Daylight-saving time kicks off two weeks early this year, leaving technology professionals scrambling to avoid it wreaking havoc on IT systems.
The 2005 act amended the Uniform Time Act of 1966, which simplified the official pattern of daylight-saving time, changing the start and end dates to extend it by four weeks.
Starting in 2007, clocks will continue to be set ahead one hour, but on the second Sunday of March (instead of the first Sunday in April). Clocks will continue to be set back one hour, but the period will end on the first Sunday in November (rather than the last Sunday of October).
Daylight-saving time was extended by four weeks in an effort to further conserve energy, as an extended period of daylight, as there is less need for electric lights during the “daytime.” However, technologists across the country are now fretting over potential IT glitches of Y2K-like proportions.
However, while most organizations spend big money avoiding Y2K snafus, and began their planning years in advance, much less emphasis has been placed on the new daylight-saving time schedule.
“Ive seeing it the gamut… Some people are really paying attention to technical issues, but I also had a customer not worried at all, saying they werent going to do anything special,” said Sheila Baker, vice-president of marketing for KACE, an IT management vendor.

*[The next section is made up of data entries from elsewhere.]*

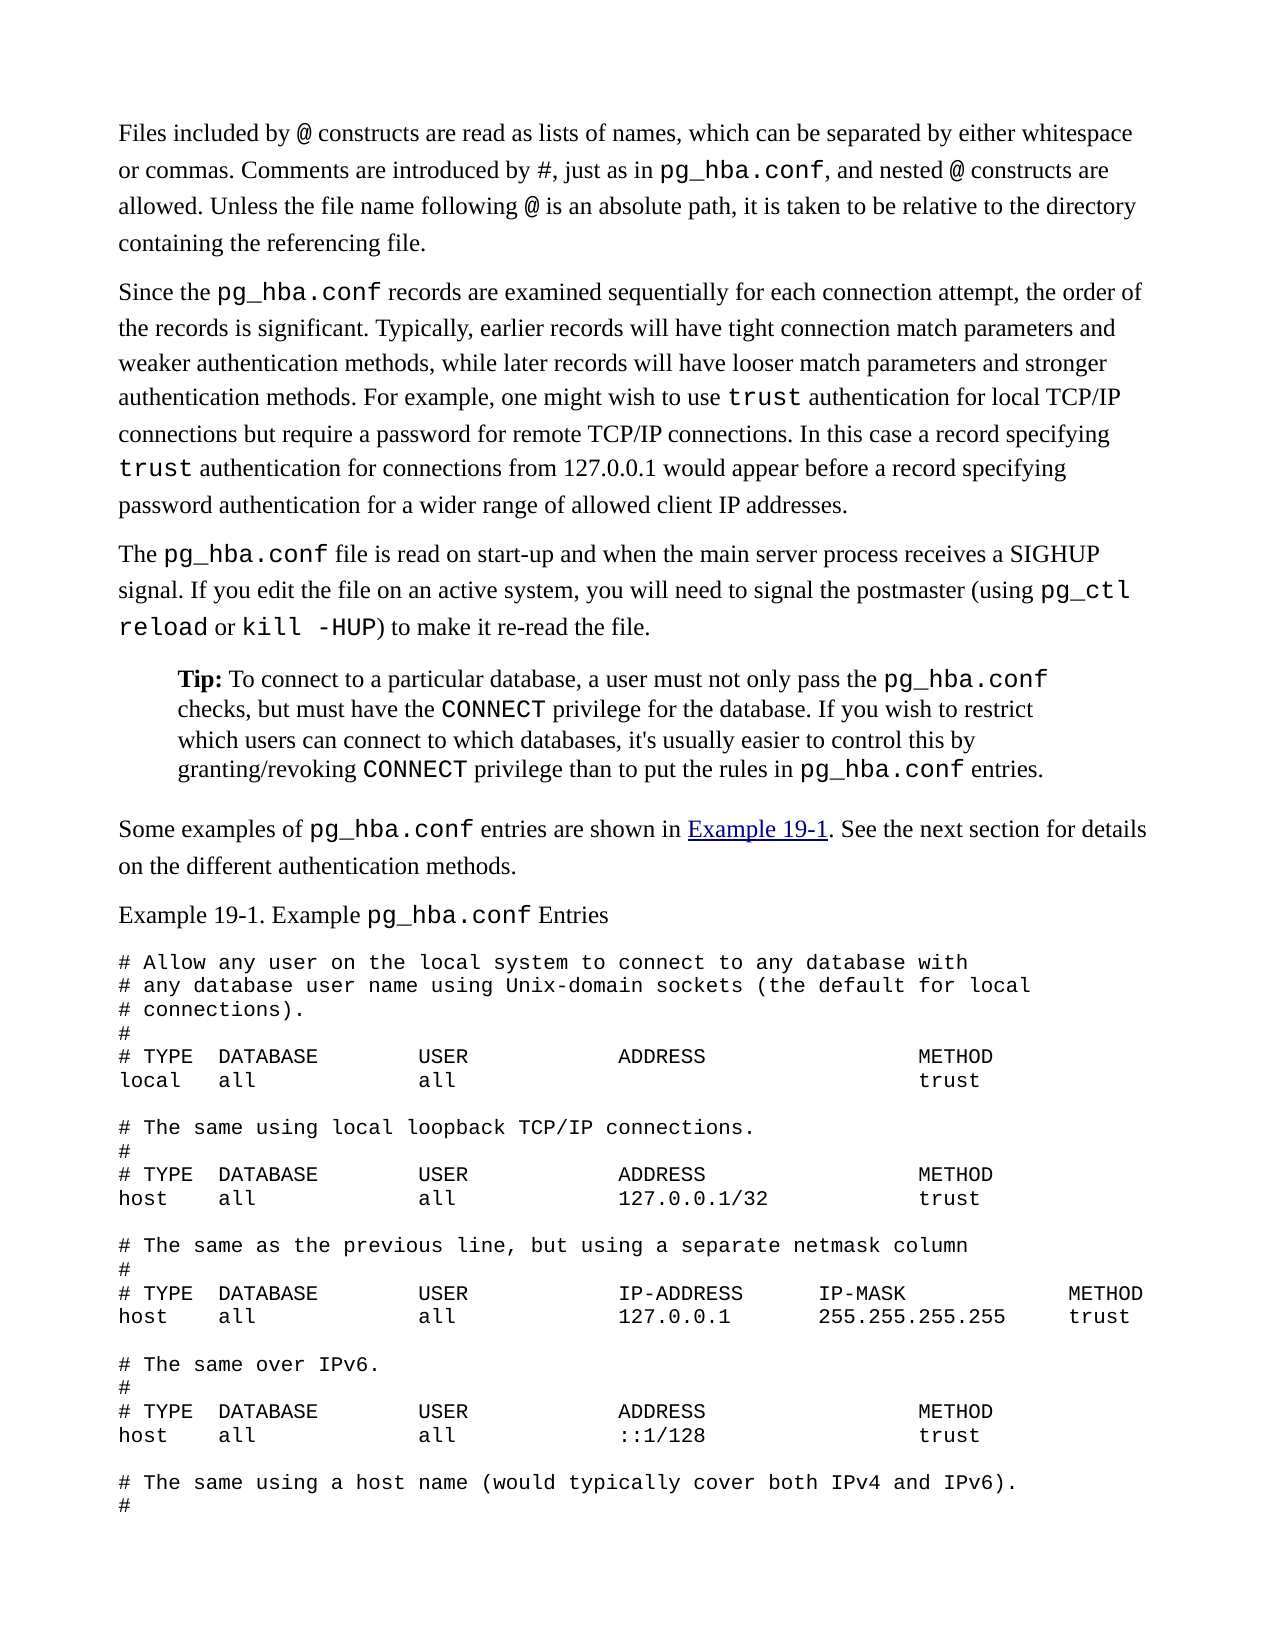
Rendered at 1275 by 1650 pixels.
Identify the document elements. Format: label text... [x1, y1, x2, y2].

text # The same as the previous line, but using a separate netmask column [118, 1235, 1157, 1259]
text local all all trust [118, 1070, 1157, 1093]
text # The same using a host name (would typically cover both IPv4 and IPv6). [118, 1472, 1157, 1496]
text host all all ::1/128 trust [118, 1424, 1157, 1448]
text # [118, 1259, 1157, 1283]
text Tip: To connect to a particular database, a user must not only pass the pg_hba.conf checks, but must have the CONNECT privilege for the database. If you wish to restrict which users can connect to which databases, it's usually easier to control this by granting/revoking CONNECT privilege than to put the rules in pg_hba.conf entries. [177, 664, 1098, 785]
text # [118, 1496, 1157, 1519]
text # TYPE DATABASE USER ADDRESS METHOD [118, 1046, 1157, 1070]
text Example 19-1. Example pg_hba.conf Entries [118, 900, 1157, 931]
text # TYPE DATABASE USER ADDRESS METHOD [118, 1401, 1157, 1424]
text The pg_hba.conf file is read on start-up and when the main server process receives a SIGHUP signal. If you edit the file on an active system, you will need to signal the postmaster (using pg_ctl reload or kill -HUP) to make it re-read the file. [118, 539, 1157, 643]
text host all all 127.0.0.1/32 trust [118, 1188, 1157, 1212]
text Files included by @ constructs are read as lists of names, which can be separated by either whitespace or commas. Comments are introduced by #, just as in pg_hba.conf, and nested @ constructs are allowed. Unless the file name following @ is an absolute path, it is taken to be relative to the directory containing the referencing file. [118, 118, 1157, 257]
text # TYPE DATABASE USER IP-ADDRESS IP-MASK METHOD [118, 1283, 1157, 1306]
text # Allow any user on the local system to connect to any database with [118, 952, 1157, 975]
text # connections). [118, 999, 1157, 1023]
text # The same using local loopback TCP/IP connections. [118, 1117, 1157, 1141]
text # [118, 1023, 1157, 1046]
text # The same over IPv6. [118, 1354, 1157, 1377]
text # any database user name using Unix-domain sockets (the default for local [118, 975, 1157, 999]
text Some examples of pg_hba.conf entries are shown in Example 19-1. See the next section for details on the different authentication methods. [118, 814, 1157, 880]
text Since the pg_hba.conf records are examined sequentially for each connection attempt, the order of the records is significant. Typically, earlier records will have tight connection match parameters and weaker authentication methods, while later records will have looser match parameters and stronger authentication methods. For example, one might wish to use trust authentication for local TCP/IP connections but require a password for remote TCP/IP connections. In this case a record specifying trust authentication for connections from 127.0.0.1 would appear before a record specifying password authentication for a wider range of allowed client IP addresses. [118, 277, 1157, 519]
text # [118, 1141, 1157, 1164]
text # TYPE DATABASE USER ADDRESS METHOD [118, 1164, 1157, 1188]
text # [118, 1377, 1157, 1401]
text host all all 127.0.0.1 255.255.255.255 trust [118, 1306, 1157, 1330]
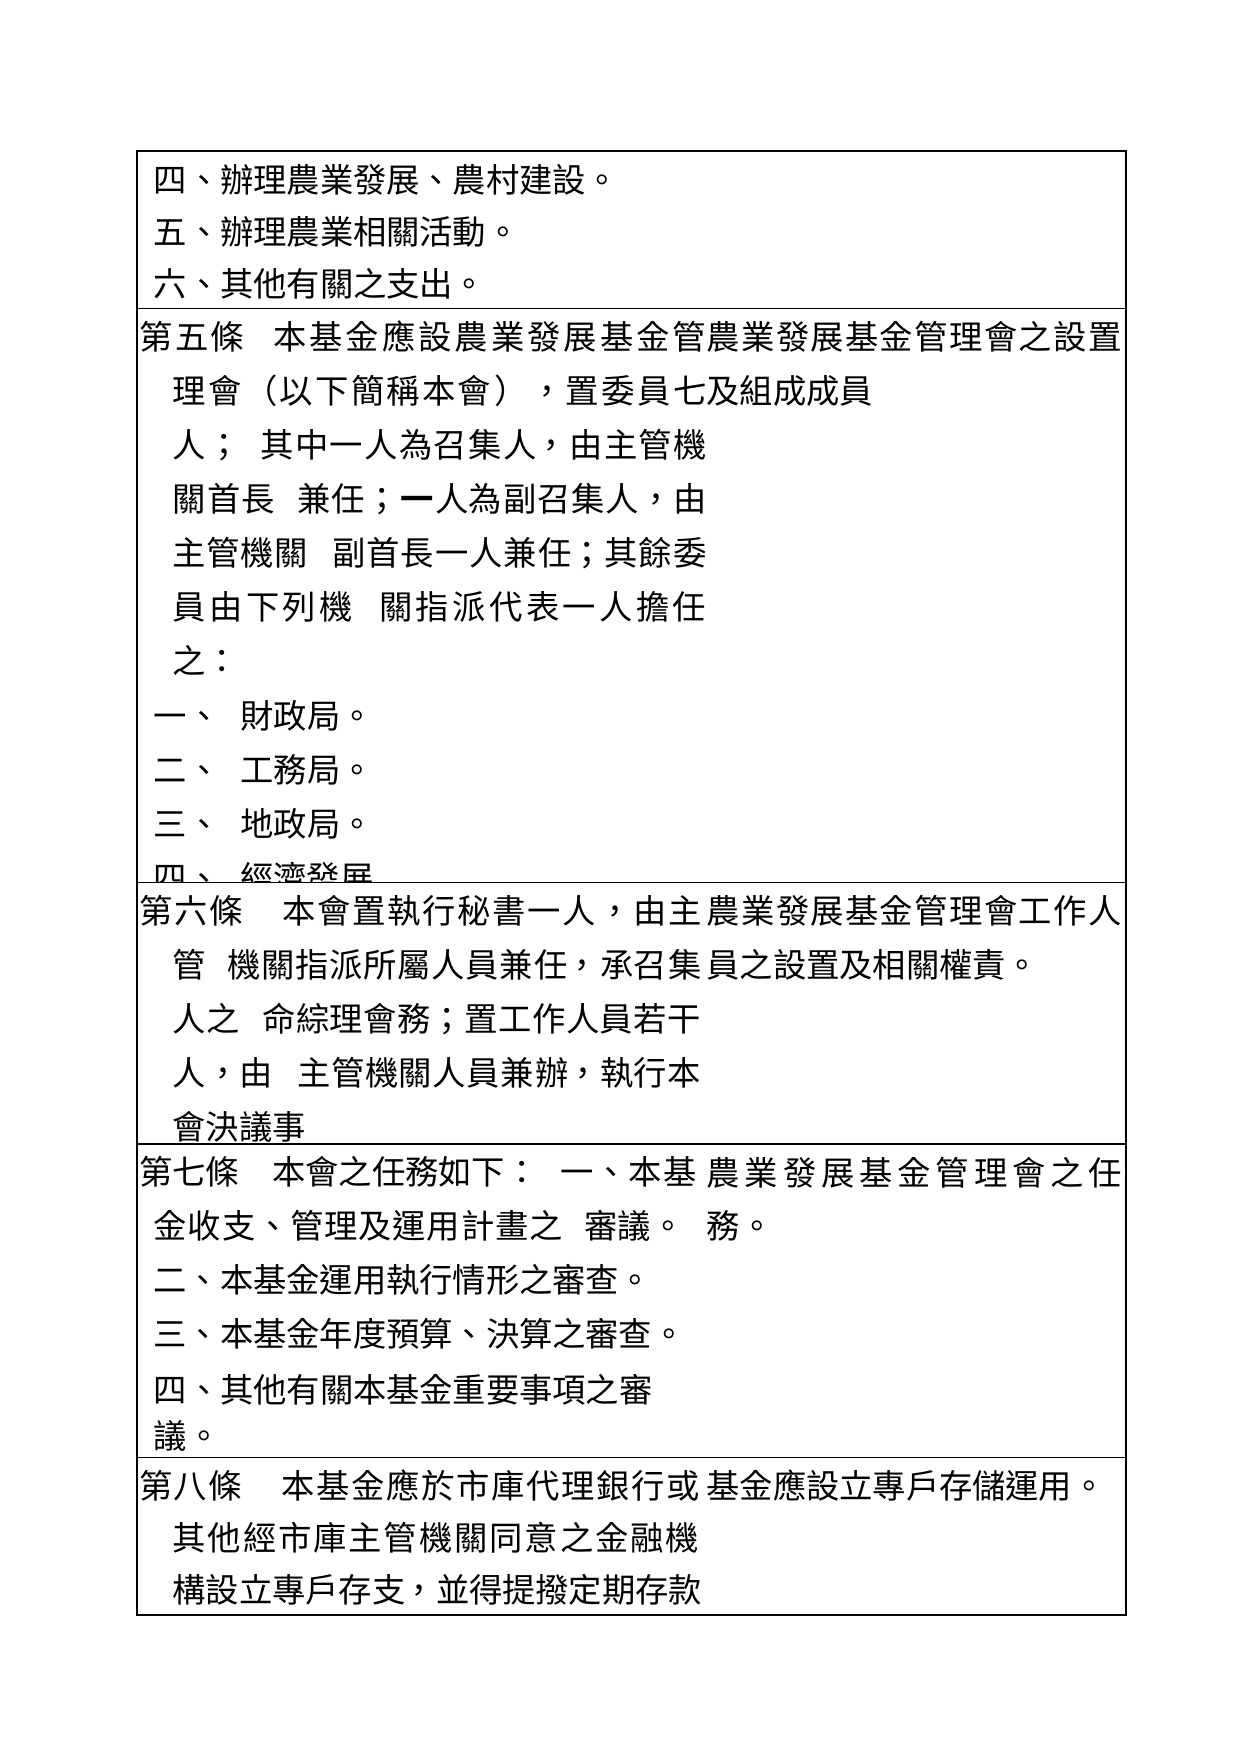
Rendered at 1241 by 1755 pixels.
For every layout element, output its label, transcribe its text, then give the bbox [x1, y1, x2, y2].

table_header 四、辦理農業發展、農村建設。 五、辦理農業相關活動。 六、其他有關之支出。 [138, 152, 708, 308]
table_cell 第六條 本會置執行秘書一人，由主管 機關指派所屬人員兼任，承召集人之 命綜理會務；置工作人員若干人，由 主管機關人員兼辦，執行本會決議事 項。 [138, 883, 708, 1143]
table_cell 農業發展基金管理會之任 務。 [708, 1145, 1125, 1457]
table_header [708, 152, 1125, 308]
table_cell 農業發展基金管理會之設置 及組成成員 [708, 309, 1125, 882]
table_cell 基金應設立專戶存儲運用。 [708, 1458, 1125, 1614]
table_cell 第八條 本基金應於市庫代理銀行或 其他經市庫主管機關同意之金融機 構設立專戶存支，並得提撥定期存款 [138, 1458, 708, 1614]
table_cell 第五條 本基金應設農業發展基金管 理會（以下簡稱本會），置委員七人； 其中一人為召集人，由主管機關首長 兼任；一人為副召集人，由主管機關 副首長一人兼任；其餘委員由下列機 關指派代表一人擔任之： 一、 財政局。 二、 工務局。 三、 地政局。 四、 經濟發展局。 五、 主計處。 [138, 309, 708, 882]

IT professionals have been sent scrambling to quickly and reliably determine which of their systems will require daylight-saving time updates and patches, at times, with little help from their manufacturers. (Microsoft, for example, did not publicly release a patch for their OSes with expired support schedules—Windows 2000 and older systems.)
“I was talking to one enterprise customer recently, and although they were running Server 2003 and XP, he had to manually update the point-of-sale data for 460 computers. He needed to get access to all of these boxes, and it was a huge security and compliance issue. He was going to run a script, but if it didnt work on one or two units, their accounting would be wrong,” said Andi Mann, a senior analyst with Enterprise Management Associates.
Like Y2K, the change in daylight-saving time poses a risk in particular for the unknown or forgotten pieces of an enterprise system.
“The other part of the problem is when you dont know where your terminals are; older ones may be a factory floor in a distribution network, or if your laptop is not frequently connected to the network. Doing it manually, there will certainly be pieces missed,” said Mann.
An IT management vendor, KACE, is offering a solution that allows companies to quickly determine which of their systems—from anything in the Windows family, Mac OS 10 and higher, Red Hat and Linux to Solaris—will require updates, and then automatically apply updates via its software distribution, patching and configuration management capabilities.
“Our solution is all about automating IT processes. We have a specialized product not just for DST, but it turns out it can also be used to see which patches they will need and how they will affect their systems before they install them,” said Rob Meinhardt, CEO and co-founder of KACE.
Harried U.S. IT professionals hurrying to apply patches can take comfort in one thing—at least they dont work on systems in Brazil. Brazil, which adopted daylight-saving time for the first time in 1931, never settled on a single yearly schedule. Instead, it is voted on yearly by the government.